BSB présente l’édition 2021 de son baromètre de la diversité dans les Conseils d’Administration

 BSB présente l’édition 2021 de son baromètre de la diversité dans les Conseils d’Administration

Le Baromètre de la Diversité dans les Conseils d’Administration, publié chaque année depuis 2014 par BSB, présente ses statistiques après les AG 2021.

Cette étude portant sur les conseils d’administration et de surveillance de 115 sociétés du SBF 120 (hors administrateurs représentants les salariés) a mis en évidence quatre principaux enseignements relevés par les chercheurs de l’équipe Finance, Gouvernance & RSE de l’Ecole :

  • La diversité de genre est devenue naturelle dans la sélection des administrateurs
  • Le rajeunissement des conseils d’administration n’est toujours pas engagé
  • Les profils RH progressent (7%), grâce aux femmes nommées (16%)
  • La part des femmes déjà administratrices est supérieure à celle des hommes nommés : le réseau des administrateurs, l’Old Boys’ Club, confirme sa féminisation

 

Une féminisation des conseils qui se stabilise et est devenue naturelle

Quatre ans après l’entrée en vigueur totale de la loi Copé Zimmermann, le pourcentage moyen de femmes dans les conseils d’administration se stabilise à 45,5%. En effet, le taux de féminisation des conseils est de 46,4% sur le sous-échantillon des sociétés de droit français du SBF 120 et de 35,1% pour les sociétés étrangères, chiffre proche de 2020 (36%), soit une moyenne de 45,5% pour l’ensemble du SBF120.De plus, pour ce qui est des nouveaux administrateurs nommés aux assemblées générales de 2021, 42% sont des femmes, traduisant un traitement équilibré des candidats masculins et féminins. En outre, ce sont 38% des entreprises de droit français qui ont aujourd’hui 50% ou plus de femmes dans leur conseil d’administration.

Ces chiffres montrent une réelle évolution dans la composition des conseils d’administration : féminiser son conseil d’administration n’est plus considéré comme une contrainte, certaines sociétés allant bien au-delà du quota de 40% de la loi Copé Zimmermann.

 

Toujours pas de rajeunissement des conseils d’administration

Si la féminisation des conseils a beaucoup évolué ces 10 dernières années, nous n’observons toujours pas de rajeunissement de ces conseils. Les moins de 40 ans ne représentent que 4% des administrateurs nouvellement nommés en 2021, proportion très faible comparée à la tranche d’âge 51-60 ans en forte progression, avec 47% des administrateurs nommés qui en font partie.

 

Une convergence des profils entre hommes et femmes qui se poursuit

Déjà en 2020, les caractéristiques dominantes étaient les mêmes chez les hommes et chez les femmes nouvellement nommés.
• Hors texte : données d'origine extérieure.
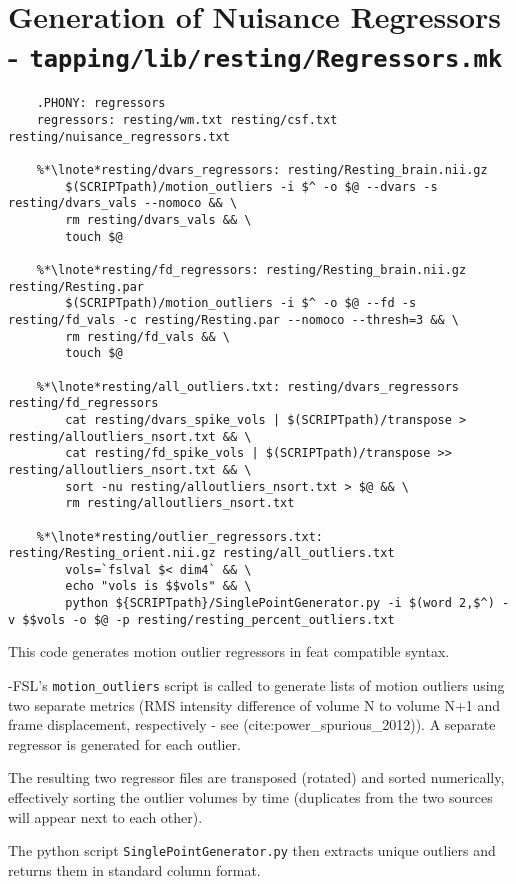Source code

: \section{Generation of Nuisance Regressors - \texttt{tapping/lib/resting/Regressors.mk}}
\begin{lstlisting}
	.PHONY: regressors
	regressors: resting/wm.txt resting/csf.txt resting/nuisance_regressors.txt
	
	%*\lnote*resting/dvars_regressors: resting/Resting_brain.nii.gz
		$(SCRIPTpath)/motion_outliers -i $^ -o $@ --dvars -s resting/dvars_vals --nomoco && \
		rm resting/dvars_vals && \
		touch $@
	
	%*\lnote*resting/fd_regressors: resting/Resting_brain.nii.gz resting/Resting.par
		$(SCRIPTpath)/motion_outliers -i $^ -o $@ --fd -s resting/fd_vals -c resting/Resting.par --nomoco --thresh=3 && \
		rm resting/fd_vals && \
		touch $@
	
	%*\lnote*resting/all_outliers.txt: resting/dvars_regressors resting/fd_regressors
		cat resting/dvars_spike_vols | $(SCRIPTpath)/transpose > resting/alloutliers_nsort.txt && \
		cat resting/fd_spike_vols | $(SCRIPTpath)/transpose >> resting/alloutliers_nsort.txt && \
		sort -nu resting/alloutliers_nsort.txt > $@ && \
		rm resting/alloutliers_nsort.txt
	
	%*\lnote*resting/outlier_regressors.txt: resting/Resting_orient.nii.gz resting/all_outliers.txt
		vols=`fslval $< dim4` && \
		echo "vols is $$vols" && \
		python ${SCRIPTpath}/SinglePointGenerator.py -i $(word 2,$^) -v $$vols -o $@ -p resting/resting_percent_outliers.txt
\end{lstlisting}

This code generates motion outlier regressors in feat compatible syntax.

-FSL's \texttt{motion_outliers} script is called to generate lists of motion outliers using two separate metrics (RMS intensity difference of volume N to volume N+1 and frame displacement, respectively - see (cite:power_spurious_2012)). A separate regressor is generated for each outlier.

\lnum{29}The resulting two regressor files are transposed (rotated) and sorted numerically, effectively sorting the outlier volumes by time (duplicates from the two sources will appear next to each other).

\lnum{30}The python script \texttt{SinglePointGenerator.py} then extracts unique outliers and returns them in standard column format.

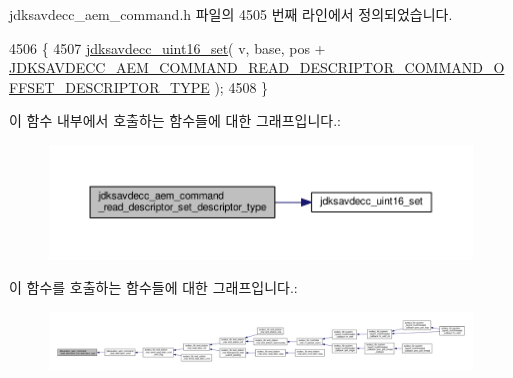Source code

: jdksavdecc\+\_\+aem\+\_\+command.\+h 파일의 4505 번째 라인에서 정의되었습니다.


\begin{DoxyCode}
4506 \{
4507     \hyperlink{group__endian_ga14b9eeadc05f94334096c127c955a60b}{jdksavdecc\_uint16\_set}( v, base, pos + 
      \hyperlink{group__command__read__descriptor_ga110f254c3beab0e11e954498cd7e16c5}{JDKSAVDECC\_AEM\_COMMAND\_READ\_DESCRIPTOR\_COMMAND\_OFFSET\_DESCRIPTOR\_TYPE}
       );
4508 \}
\end{DoxyCode}


이 함수 내부에서 호출하는 함수들에 대한 그래프입니다.\+:
\nopagebreak
\begin{figure}[H]
\begin{center}
\leavevmode
\includegraphics[width=350pt]{group__command__read__descriptor_ga519406e2fdb65c3bb2076f110806a3ab_cgraph}
\end{center}
\end{figure}




이 함수를 호출하는 함수들에 대한 그래프입니다.\+:
\nopagebreak
\begin{figure}[H]
\begin{center}
\leavevmode
\includegraphics[width=350pt]{group__command__read__descriptor_ga519406e2fdb65c3bb2076f110806a3ab_icgraph}
\end{center}
\end{figure}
Formation en gestion, expérience de direction, expérience internationale, expérience en finance et expérience comme administrateur(trice) d’autres sociétés cotées sont des critères très recherchés. Mais cette convergence des profils se poursuit en 2021, avec des nouvelles administratrices qui ont davantage une expérience de CEO (36%) et en ministère (25%). Elles se rapprochent ainsi de leurs homologues masculins (58% de CEOs, 22% en ministère).

 

Léger retrait de l’expérience en finance, hausse des profils RH et production chez les femmes

Les profils RH, jusque-là peu représentés alors que leurs compétences apparaissent tout à fait pertinentes en conseil d’administration, progressent à 7%, grâce aux administratrices nommées (16%, contre 5% en 2020). Par ailleurs, 19% des nouvelles administratrices ont une expérience en production, contre 9% l’année précédente.

 

La part des femmes déjà administratrices est supérieure à celle des hommes nommés

Les réseaux d’administrateurs ont été longtemps masculins, notamment parce que l’expérience comme administrateur est un critère fort de sélection et que les hommes étaient très majoritaires dans les conseils d’administration. Avec la loi Copé Zimmermann, les conseils se sont ouverts aux femmes, leur apportant cette expérience recherchée pour des mandats dans d’autres sociétés. Ainsi, dix ans après la promulgation de la loi, le phénomène de genre s’est inversé : parmi les nouveaux administrateurs, les femmes sont plus nombreuses que les hommes en proportion à avoir déjà une expérience en conseil d’administration (61% contre 58%). La baisse de la part de mandats disponibles pour les hommes explique également qu’ils soient moins nombreux aujourd’hui à avoir cette expérience. Alors, pour la deuxième année consécutive, Le puissant réseau des administrateurs, l’Old Boys’ Club, n’est plus réservé aux hommes.